Rock Newman, one of the major political players in Washington during the 1990s, is back in town and attracted a powerful group of elected officials to the launch of his new radio program Feb. 23 at a small studio in Southeast Washington.

Those who took to the microphone to participate in the first Rock Newman Show included former D.C. mayors Marion Barry, now a council member in Ward 8, and Anthony Williams; D.C. Shadow Senator Paul Strauss; Prince George’s County Executive Rushern L. Baker IV; and one of his predecessors, Wayne K. Curry, the first African-American elected county executive in Prince George’s County. Former Mayor Sharon Pratt phoned in. Current Mayor Vincent Gray pre-recorded a message to Newman’s listeners.

“You are the only person I know who can get us all together,” Barry said, as the panelists gathered at the We Act Radio studio in Anacostia.

Newman, a millionaire, lived in Las Vegas for eight years before returning to the District. He grew up in Prince George’s County and has been an influential figure in D.C. politics. In the mid-1990s, he was instrumental in organizing Barry’s comeback to the mayor’s office after Barry was jailed in connection with an FBI investigation into his drug use. In 1998, Newman endorsed Williams, then the city’s chief financial officer, for mayor. At the time, residents viewed Williams as a numbers cruncher who lacked passion for working people. Newman’s endorsement offered a strong boost to the campaign.

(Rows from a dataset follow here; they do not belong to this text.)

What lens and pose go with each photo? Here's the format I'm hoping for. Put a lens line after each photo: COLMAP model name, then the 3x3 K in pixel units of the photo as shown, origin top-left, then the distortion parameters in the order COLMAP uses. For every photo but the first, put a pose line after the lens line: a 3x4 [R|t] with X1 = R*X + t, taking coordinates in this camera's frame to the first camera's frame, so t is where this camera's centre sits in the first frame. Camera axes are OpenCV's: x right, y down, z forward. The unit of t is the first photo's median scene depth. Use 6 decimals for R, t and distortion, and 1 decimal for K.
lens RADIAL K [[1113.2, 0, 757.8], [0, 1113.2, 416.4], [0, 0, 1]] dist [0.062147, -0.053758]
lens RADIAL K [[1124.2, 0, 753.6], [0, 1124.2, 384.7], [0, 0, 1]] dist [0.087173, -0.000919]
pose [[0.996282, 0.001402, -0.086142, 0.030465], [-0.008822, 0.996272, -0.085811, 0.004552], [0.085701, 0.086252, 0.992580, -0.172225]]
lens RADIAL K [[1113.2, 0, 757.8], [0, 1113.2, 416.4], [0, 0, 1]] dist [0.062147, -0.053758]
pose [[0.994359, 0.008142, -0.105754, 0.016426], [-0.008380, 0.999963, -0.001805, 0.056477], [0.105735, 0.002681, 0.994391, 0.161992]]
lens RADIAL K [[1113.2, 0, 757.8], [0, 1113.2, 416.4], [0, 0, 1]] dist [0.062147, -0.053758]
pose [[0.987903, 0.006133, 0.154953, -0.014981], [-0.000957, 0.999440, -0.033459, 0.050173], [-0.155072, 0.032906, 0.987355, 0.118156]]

Now, Newman is returning with a radio show. He promised his audience to use as his “energy and voice” to offer insight and information that will improve the quality of life for District residents. The show is scheduled to air on Saturdays from 9 a.m. to noon on WPWC 1480 AM. Besides politicians, Saturday’s show featured civil rights activist Dick Gregory, Lorenzo Creighton of MGM Resorts International, the first African American to be named president of a major Las Vegas casino resort and Judge Greg Mathis, of television fame, who talked to Newman by phone.

“This is going to be the best three hours of radio,” Newman said repeatedly during the Feb. 23 broadcast. “The name of the radio station is ‘We Act.’ My voice is intended to get people to act.”

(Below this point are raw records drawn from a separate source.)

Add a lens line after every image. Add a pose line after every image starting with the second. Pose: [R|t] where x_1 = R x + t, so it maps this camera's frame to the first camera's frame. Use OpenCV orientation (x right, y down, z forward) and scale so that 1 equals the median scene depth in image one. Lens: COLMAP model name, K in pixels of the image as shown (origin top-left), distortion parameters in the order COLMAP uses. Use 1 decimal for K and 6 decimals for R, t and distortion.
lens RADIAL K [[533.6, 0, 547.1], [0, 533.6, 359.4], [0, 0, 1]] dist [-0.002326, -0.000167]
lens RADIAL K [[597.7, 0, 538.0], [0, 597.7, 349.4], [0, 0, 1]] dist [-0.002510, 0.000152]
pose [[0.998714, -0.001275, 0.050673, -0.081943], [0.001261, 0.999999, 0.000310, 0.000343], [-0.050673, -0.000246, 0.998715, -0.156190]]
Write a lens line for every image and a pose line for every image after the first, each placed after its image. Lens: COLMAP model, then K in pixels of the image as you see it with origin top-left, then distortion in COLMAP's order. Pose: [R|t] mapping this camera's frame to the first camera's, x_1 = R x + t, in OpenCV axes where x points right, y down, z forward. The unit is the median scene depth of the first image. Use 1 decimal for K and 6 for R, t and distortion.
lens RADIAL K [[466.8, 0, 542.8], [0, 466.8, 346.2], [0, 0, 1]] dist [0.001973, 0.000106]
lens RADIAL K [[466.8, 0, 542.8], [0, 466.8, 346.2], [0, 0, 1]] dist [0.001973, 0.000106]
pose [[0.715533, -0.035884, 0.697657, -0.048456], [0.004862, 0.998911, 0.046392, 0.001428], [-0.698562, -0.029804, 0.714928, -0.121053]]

Those who passed through the studio were treated to fried chicken, macaroni and cheese and green beans, which were served up with tough questions and friendly debate.

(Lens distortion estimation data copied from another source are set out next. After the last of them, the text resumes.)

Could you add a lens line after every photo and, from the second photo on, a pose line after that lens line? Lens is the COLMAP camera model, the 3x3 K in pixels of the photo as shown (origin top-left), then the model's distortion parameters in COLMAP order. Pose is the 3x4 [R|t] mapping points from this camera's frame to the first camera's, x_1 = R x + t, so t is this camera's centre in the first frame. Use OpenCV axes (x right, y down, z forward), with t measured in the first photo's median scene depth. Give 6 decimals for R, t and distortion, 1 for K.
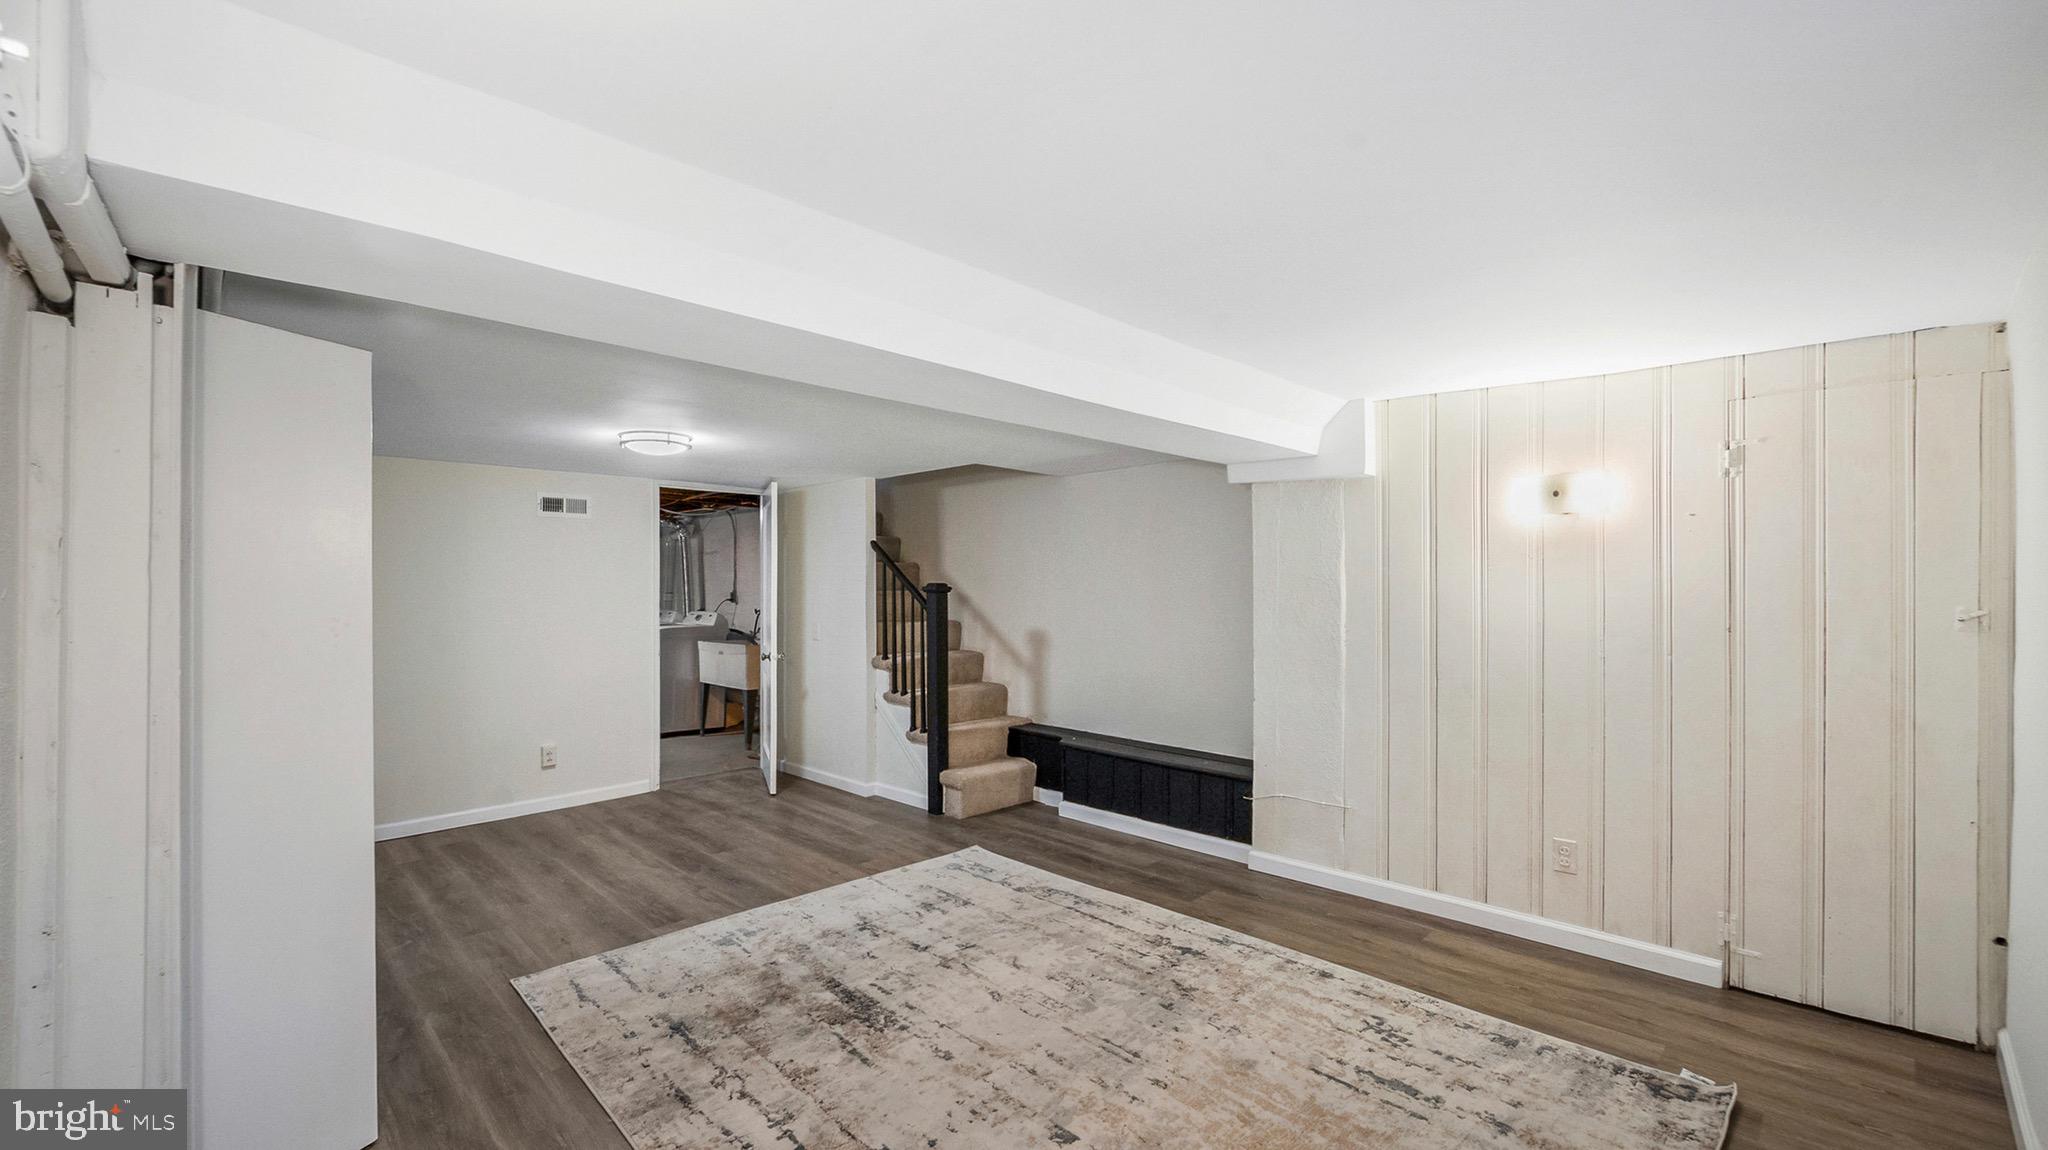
lens RADIAL K [[842.4, 0, 1021.7], [0, 842.4, 568.0], [0, 0, 1]] dist [-0.013332, -0.000117]
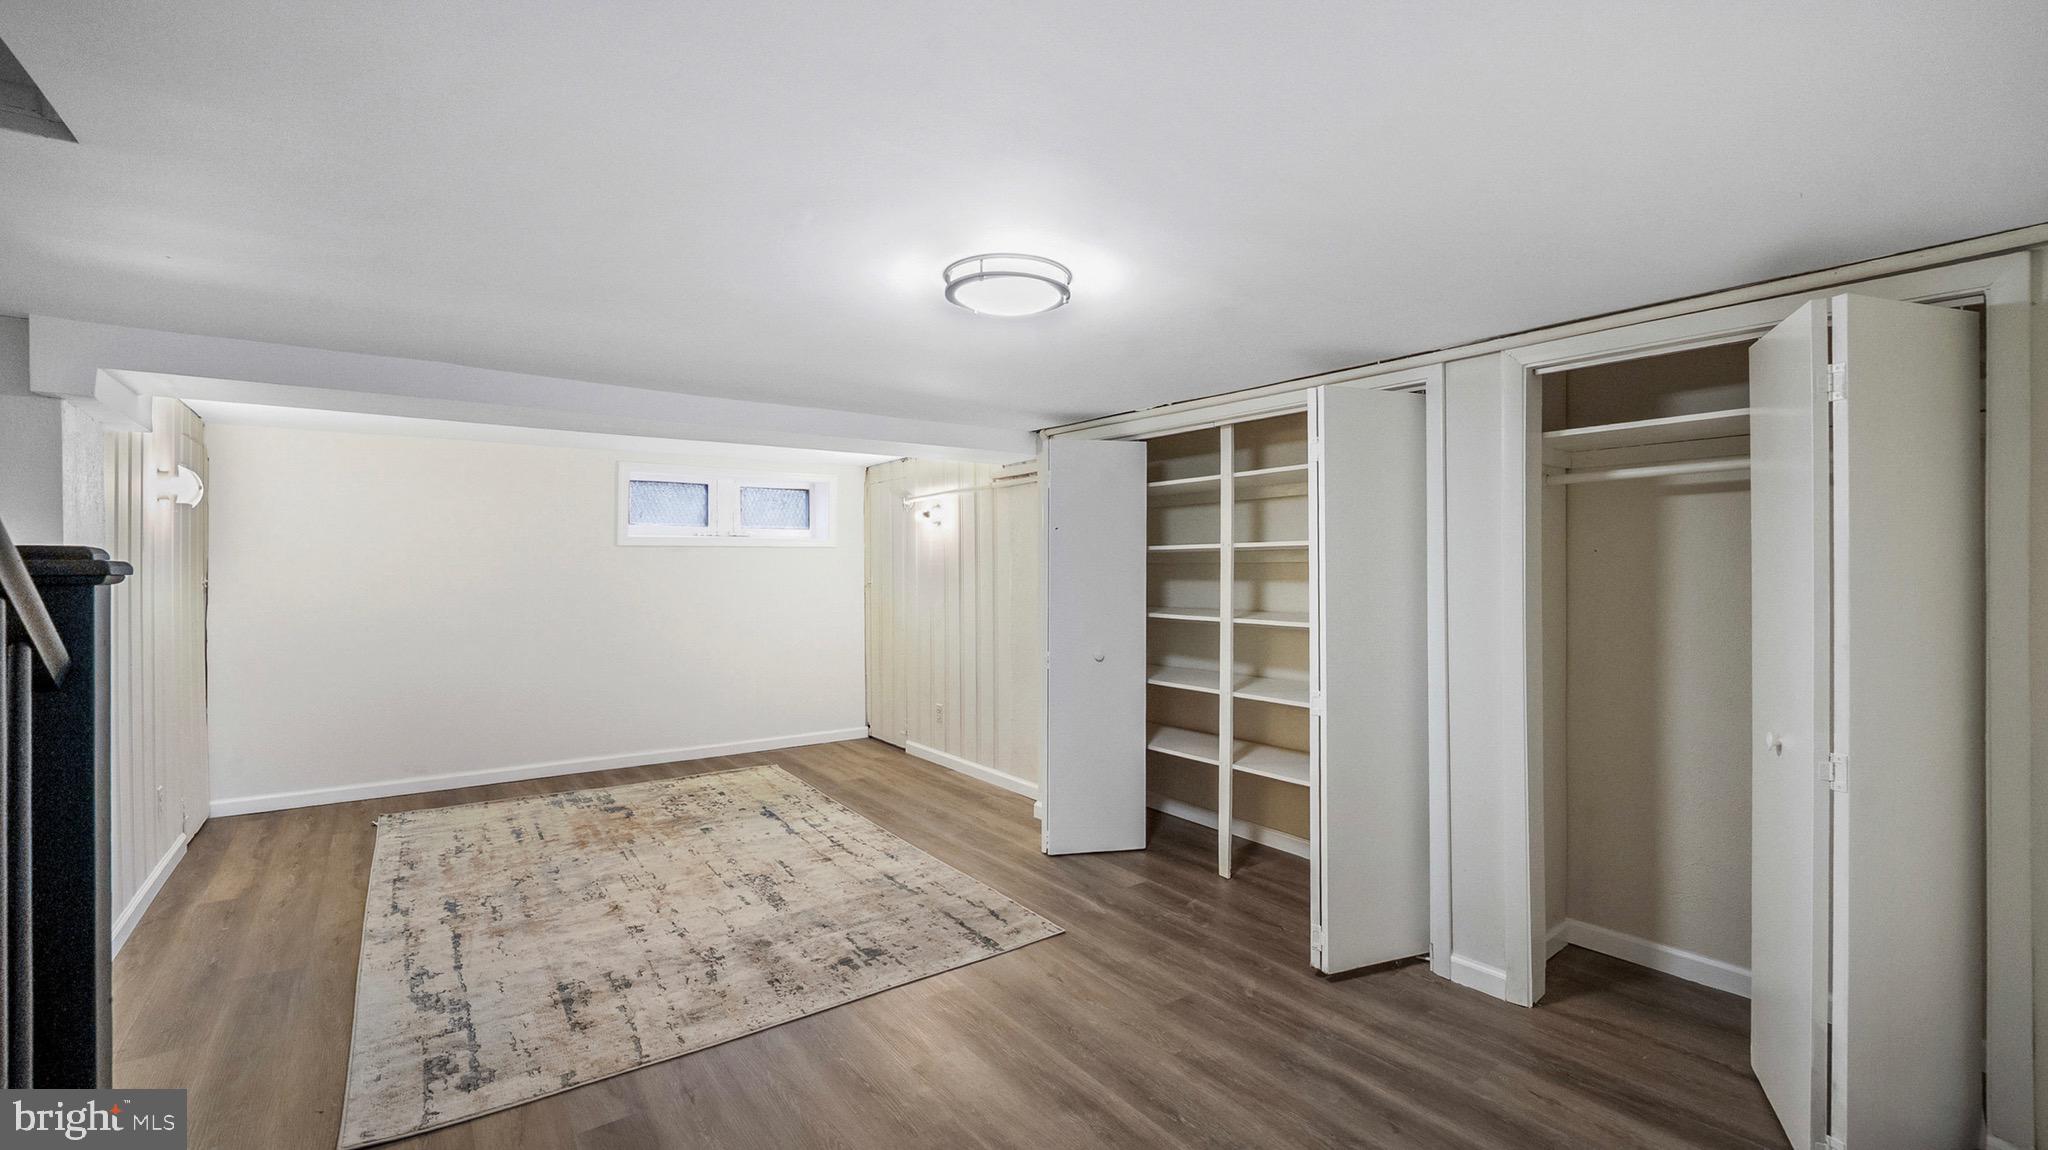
lens RADIAL K [[842.4, 0, 1021.7], [0, 842.4, 568.0], [0, 0, 1]] dist [-0.013332, -0.000117]
pose [[-0.991231, 0.003234, 0.132101, -0.610984], [0.001301, 0.999891, -0.014718, 0.040977], [-0.132134, -0.014417, -0.991127, 1.816919]]
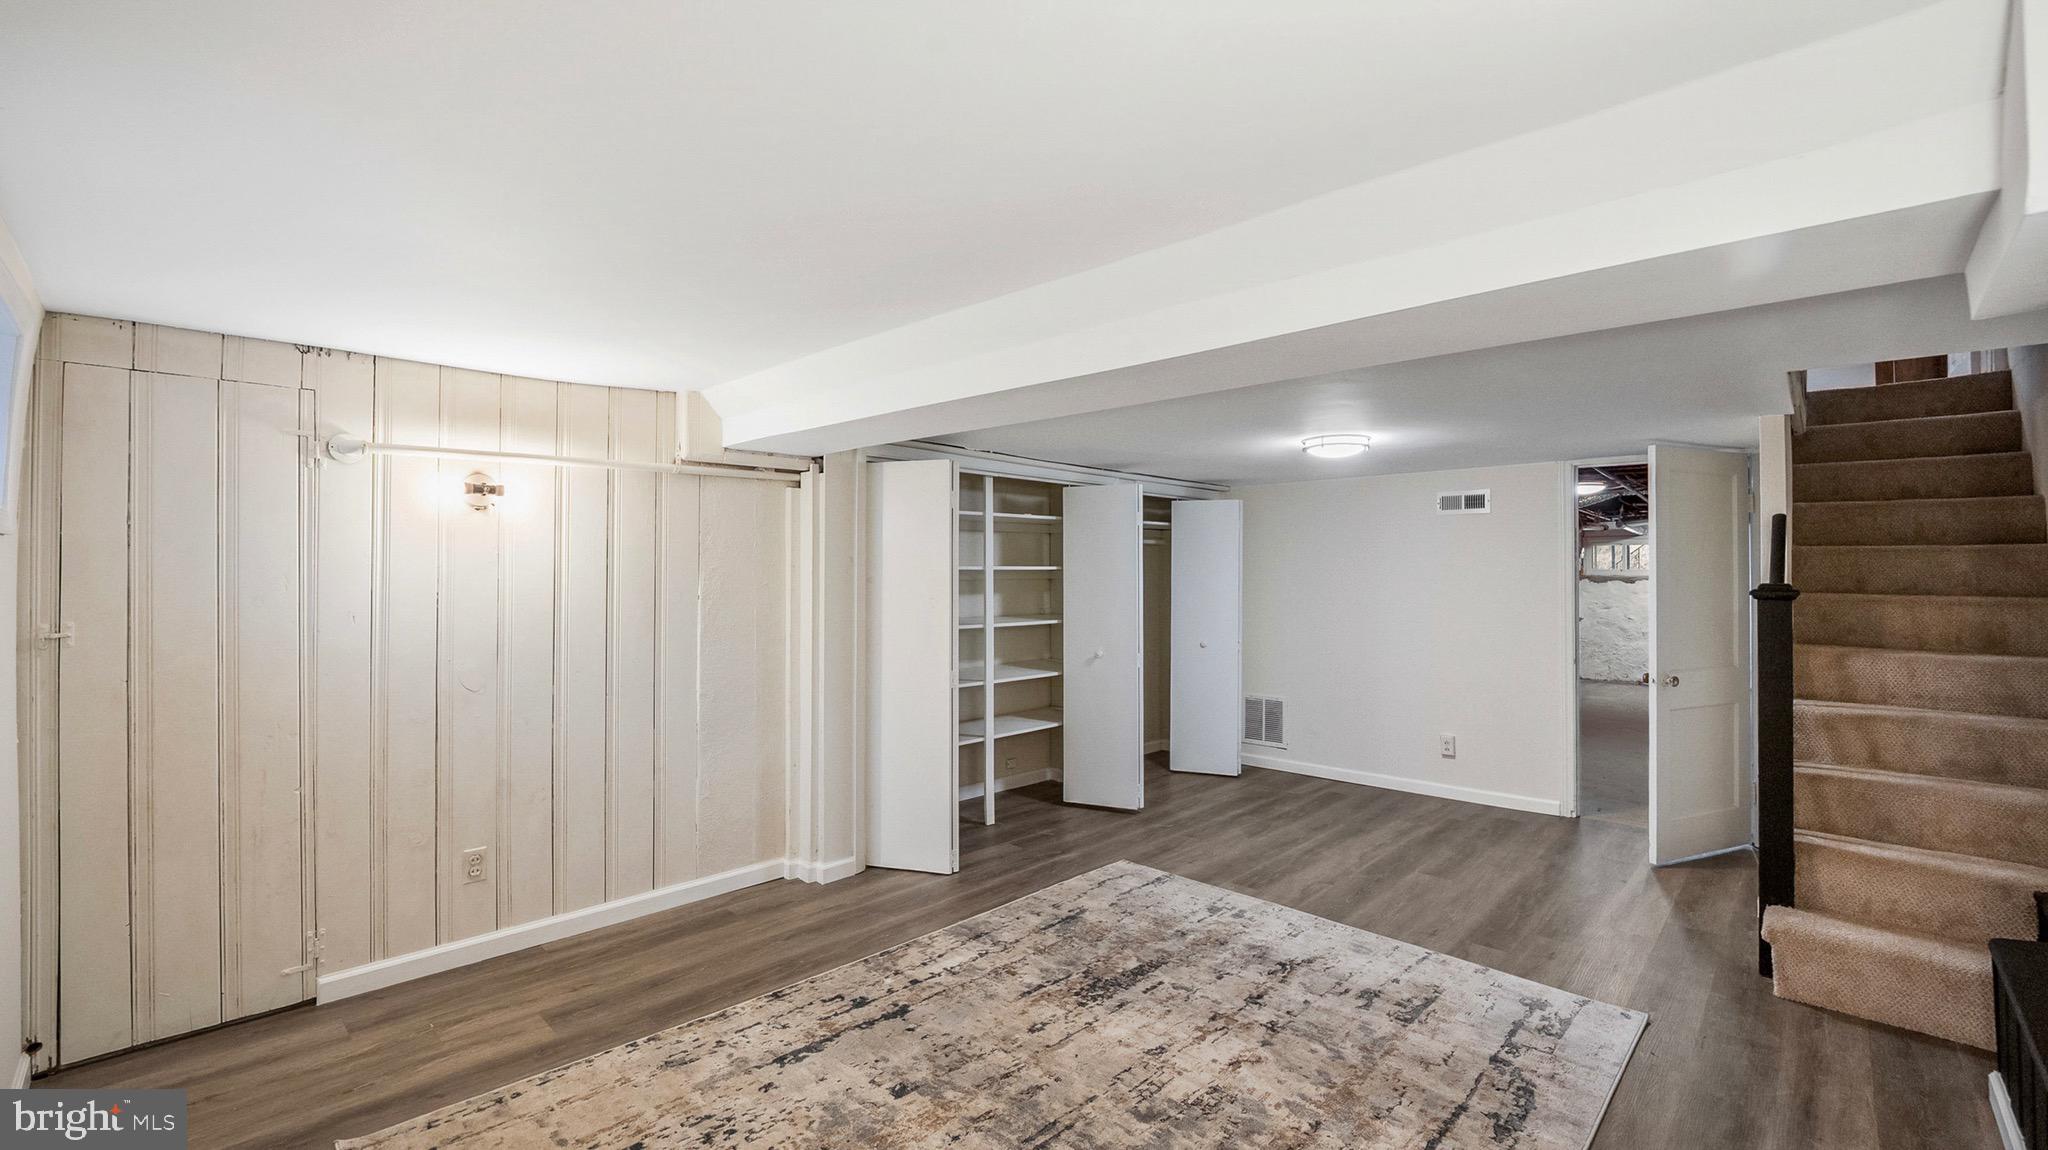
lens RADIAL K [[842.4, 0, 1021.7], [0, 842.4, 568.0], [0, 0, 1]] dist [-0.013332, -0.000117]
pose [[0.023608, -0.003215, -0.999716, 0.708118], [0.014996, 0.999883, -0.002861, 0.001010], [0.999609, -0.014924, 0.023654, 0.703004]]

Among Newman’s questions: Will the Redskins move from Prince George’s County back to the District? Will District residents get statehood? Did Barry beat Williams in tennis?

“Ask him,” Barry quipped, as a smiling Williams sat beside him. “It was a whooping.”

The more serious questions, “What about the stadium and statehood?” remained unanswered.

Curry told the audience the two municipalities need to work together for the good of projects that create jobs for residents of the city and the county. Pratt echoed, saying Prince George’s County and the District need to form a strategic partnership; D.C. has the cash and Prince George’s has the land. Together, she said, and with a broader vision, they can create a successful economic partnership.

Barry, in his trademark straight-no-chaser style, said he doubted the Redskins would return to the city.

While Baker said much of the growth in the area is in Prince George’s County, he said the goal should be to make this “a seamless urban area.”

There also was some unity among Newman’s guests on whether they would like to see the District as the 51st state.

Newman told the audience that District residents have died in wars and paid taxes without representation on Capitol Hill “for too long.”

“It’s an absurdity,” he said. “This is the nation’s capital and we don’t have democracy being practiced.”

Strauss urged residents to continue the fight. Baker said he supports statehood. “Rome is D.C. and if Rome falls down, we (Prince George’s County) are affected,” he said.

After the show, Curry said it was important for the guests to participate in Newman’s program.

“It’s a wonderful opportunity for those of us who have history to come together and symbolize by our careers that we can do things,” he said. “People need to see the energy that we stimulate.”